In Woodruff Construction, L.L.C. v. Clark, No. 17-1422, 2018 Iowa App. LEXIS 765 (Iowa Ct. App. Aug. 15, 2018), the defendant formed a corporation and filed articles of incorporation in 1997. The corporation was reincorporated in 2001 after an administrative dissolution. The corporation was engaged in the business of biosolids management. The defendant was the sole owner and director of the corporation along with being the corporation’s secretary and treasurer. The plaintiff contracted with a small town to be the general contractor during the construction of a wastewater treatment facility for the town. In early 2010, the plaintiff contracted with the defendant for lagoon sludge removal. The defendant began work, but then ceased work after determining that project would cost more to complete that what the contract was bid for.

In 2012, the plaintiff sued for breach of contract and obtained a judgment of $410,066.83 plus interest in 2014. The corporation failed to pay the judgment and the plaintiff sued in 2015 to pierce the corporate veil and recover the judgment personally from the defendant. The trial court refused to pierce the corporate veil and also denied a request to impose a constructive trust and equitable lien on the corporate assets. The plaintiff appealed the denial of piercing the corporate veil.

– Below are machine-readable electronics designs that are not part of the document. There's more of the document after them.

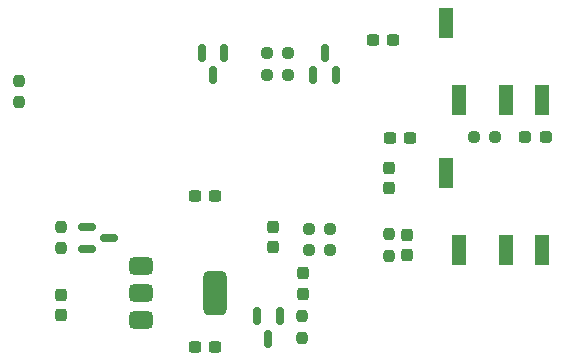
<source format=gbr>
%TF.GenerationSoftware,KiCad,Pcbnew,8.0.4-1.fc40*%
%TF.CreationDate,2024-08-13T13:21:09-05:00*%
%TF.ProjectId,K9QW_ATTiny_CW_Keyer,4b395157-5f41-4545-9469-6e795f43575f,rev?*%
%TF.SameCoordinates,Original*%
%TF.FileFunction,Paste,Top*%
%TF.FilePolarity,Positive*%
%FSLAX46Y46*%
G04 Gerber Fmt 4.6, Leading zero omitted, Abs format (unit mm)*
G04 Created by KiCad (PCBNEW 8.0.4-1.fc40) date 2024-08-13 13:21:09*
%MOMM*%
%LPD*%
G01*
G04 APERTURE LIST*
G04 Aperture macros list*
%AMRoundRect*
0 Rectangle with rounded corners*
0 $1 Rounding radius*
0 $2 $3 $4 $5 $6 $7 $8 $9 X,Y pos of 4 corners*
0 Add a 4 corners polygon primitive as box body*
4,1,4,$2,$3,$4,$5,$6,$7,$8,$9,$2,$3,0*
0 Add four circle primitives for the rounded corners*
1,1,$1+$1,$2,$3*
1,1,$1+$1,$4,$5*
1,1,$1+$1,$6,$7*
1,1,$1+$1,$8,$9*
0 Add four rect primitives between the rounded corners*
20,1,$1+$1,$2,$3,$4,$5,0*
20,1,$1+$1,$4,$5,$6,$7,0*
20,1,$1+$1,$6,$7,$8,$9,0*
20,1,$1+$1,$8,$9,$2,$3,0*%
G04 Aperture macros list end*
%ADD10RoundRect,0.237500X0.300000X0.237500X-0.300000X0.237500X-0.300000X-0.237500X0.300000X-0.237500X0*%
%ADD11RoundRect,0.237500X-0.237500X0.250000X-0.237500X-0.250000X0.237500X-0.250000X0.237500X0.250000X0*%
%ADD12RoundRect,0.150000X-0.587500X-0.150000X0.587500X-0.150000X0.587500X0.150000X-0.587500X0.150000X0*%
%ADD13R,1.200000X2.500000*%
%ADD14RoundRect,0.375000X-0.625000X-0.375000X0.625000X-0.375000X0.625000X0.375000X-0.625000X0.375000X0*%
%ADD15RoundRect,0.500000X-0.500000X-1.400000X0.500000X-1.400000X0.500000X1.400000X-0.500000X1.400000X0*%
%ADD16RoundRect,0.237500X-0.237500X0.300000X-0.237500X-0.300000X0.237500X-0.300000X0.237500X0.300000X0*%
%ADD17RoundRect,0.237500X-0.250000X-0.237500X0.250000X-0.237500X0.250000X0.237500X-0.250000X0.237500X0*%
%ADD18RoundRect,0.237500X0.237500X-0.250000X0.237500X0.250000X-0.237500X0.250000X-0.237500X-0.250000X0*%
%ADD19RoundRect,0.237500X0.250000X0.237500X-0.250000X0.237500X-0.250000X-0.237500X0.250000X-0.237500X0*%
%ADD20RoundRect,0.150000X-0.150000X0.587500X-0.150000X-0.587500X0.150000X-0.587500X0.150000X0.587500X0*%
%ADD21RoundRect,0.237500X-0.300000X-0.237500X0.300000X-0.237500X0.300000X0.237500X-0.300000X0.237500X0*%
%ADD22RoundRect,0.237500X0.287500X0.237500X-0.287500X0.237500X-0.287500X-0.237500X0.287500X-0.237500X0*%
%ADD23RoundRect,0.237500X0.237500X-0.287500X0.237500X0.287500X-0.237500X0.287500X-0.237500X-0.287500X0*%
%ADD24RoundRect,0.150000X0.150000X-0.587500X0.150000X0.587500X-0.150000X0.587500X-0.150000X-0.587500X0*%
%ADD25RoundRect,0.237500X0.237500X-0.300000X0.237500X0.300000X-0.237500X0.300000X-0.237500X-0.300000X0*%
G04 APERTURE END LIST*
D10*
%TO.C,C4*%
X146506100Y-102565200D03*
X144781100Y-102565200D03*
%TD*%
D11*
%TO.C,R2*%
X133477000Y-106982900D03*
X133477000Y-105157900D03*
%TD*%
D12*
%TO.C,Q1*%
X137574500Y-106107100D03*
X135699500Y-107057100D03*
X135699500Y-105157100D03*
%TD*%
D13*
%TO.C,J2*%
X171168000Y-94436000D03*
X174168000Y-94436000D03*
X166068000Y-87936000D03*
X167168000Y-94436000D03*
%TD*%
%TO.C,J3*%
X171168000Y-107136000D03*
X174168000Y-107136000D03*
X166068000Y-100636000D03*
X167168000Y-107136000D03*
%TD*%
D14*
%TO.C,U2*%
X140233000Y-113044000D03*
D15*
X146533000Y-110744000D03*
D14*
X140233000Y-110744000D03*
X140233000Y-108444000D03*
%TD*%
D16*
%TO.C,C6*%
X161262400Y-101868600D03*
X161262400Y-100143600D03*
%TD*%
D10*
%TO.C,C3*%
X144806500Y-115316000D03*
X146531500Y-115316000D03*
%TD*%
D17*
%TO.C,R6*%
X168405800Y-97586800D03*
X170230800Y-97586800D03*
%TD*%
D18*
%TO.C,R1*%
X129921000Y-94615000D03*
X129921000Y-92790000D03*
%TD*%
D19*
%TO.C,R9*%
X154433900Y-107137200D03*
X156258900Y-107137200D03*
%TD*%
D20*
%TO.C,Q2*%
X146339600Y-92299000D03*
X145389600Y-90424000D03*
X147289600Y-90424000D03*
%TD*%
D21*
%TO.C,C7*%
X163023400Y-97634400D03*
X161298400Y-97634400D03*
%TD*%
D19*
%TO.C,R4*%
X150903000Y-92303600D03*
X152728000Y-92303600D03*
%TD*%
D16*
%TO.C,C1*%
X151409400Y-105182500D03*
X151409400Y-106907500D03*
%TD*%
%TO.C,C2*%
X133477000Y-110897500D03*
X133477000Y-112622500D03*
%TD*%
D17*
%TO.C,R3*%
X154435800Y-105359200D03*
X156260800Y-105359200D03*
%TD*%
%TO.C,R5*%
X150877900Y-90424000D03*
X152702900Y-90424000D03*
%TD*%
D22*
%TO.C,D2*%
X172759400Y-97586800D03*
X174509400Y-97586800D03*
%TD*%
D21*
%TO.C,C5*%
X161593700Y-89306400D03*
X159868700Y-89306400D03*
%TD*%
D20*
%TO.C,Q4*%
X151033200Y-114621000D03*
X150083200Y-112746000D03*
X151983200Y-112746000D03*
%TD*%
D18*
%TO.C,R7*%
X153873200Y-112729000D03*
X153873200Y-114554000D03*
%TD*%
D23*
%TO.C,D3*%
X153928800Y-110806200D03*
X153928800Y-109056200D03*
%TD*%
D24*
%TO.C,Q3*%
X154839500Y-92275900D03*
X156739500Y-92275900D03*
X155789500Y-90400900D03*
%TD*%
D25*
%TO.C,C8*%
X162788600Y-107542500D03*
X162788600Y-105817500D03*
%TD*%
D18*
%TO.C,R8*%
X161264600Y-107592500D03*
X161264600Y-105767500D03*
%TD*%
M02*

</source>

The appellate court determined that the plaintiff had failed to establish that the corporation was undercapitalized – it had assets and was profitable. The plaintiff also did not show that the corporation was undercapitalized at the time it entered into the contract with the plaintiff. There also was no evidence showing that the corporation changed the nature of its work or engaged in an inadequately-capitalized expansion of the business. It was also unclear, the appellate court noted, that the capital transfers from the corporation to the defendant rendered the initial adequate capitalization irrelevant. Thus, the plaintiff failed to establish that the corporation was undercapitalized to an extent that merited piercing the corporate veil.

However, the appellate court noted that the evidence illustrated that the defendant commingled personal funds with corporate funds. The defendant used corporate funds for personal purposes, and also failed to maintain separate books and records that sufficiently distinguished them from the defendant personally. In addition, the appellate court noted that the corporation did not follow corporate formalities. The corporation had been dissolved administratively by the Secretary of State in 1998 due to the failure to file a biennial report, but the corporation continued operations during the time it was dissolved as if the corporation were active. When the new corporation began in 2001, no bylaws, corporate minute book or shareholder ledger were produced. In addition, the new corporation (operating under the same name as the old corporation) was administratively dissolved three times for failure to submit the biennial report (the corporation used the statutory procedure to apply for reinstatement each time). The appellate court determined that the corporation was not considered by the defendant to be a separate entity from himself. Accordingly, the appellate court reversed the trial court and allowed the corporate veil to be pierced and the defendant to be held personally responsible for the judgment. 


To obtain creditor protection that the limited liability feature of a corporation can provide, it’s critical to follow corporate formalities and respect the corporation as an entity distinct from the shareholder.  Failure to do so can result in personal liability for corporate debts and obligations.  With machinery, equipment, livestock and unique features on farm and ranch land, achieving liability protection for farmers and ranchers is a big deal.  Respecting the corporate entity is key to achieving that protection.  Good legal counsel can make sure these requirements are satisfied.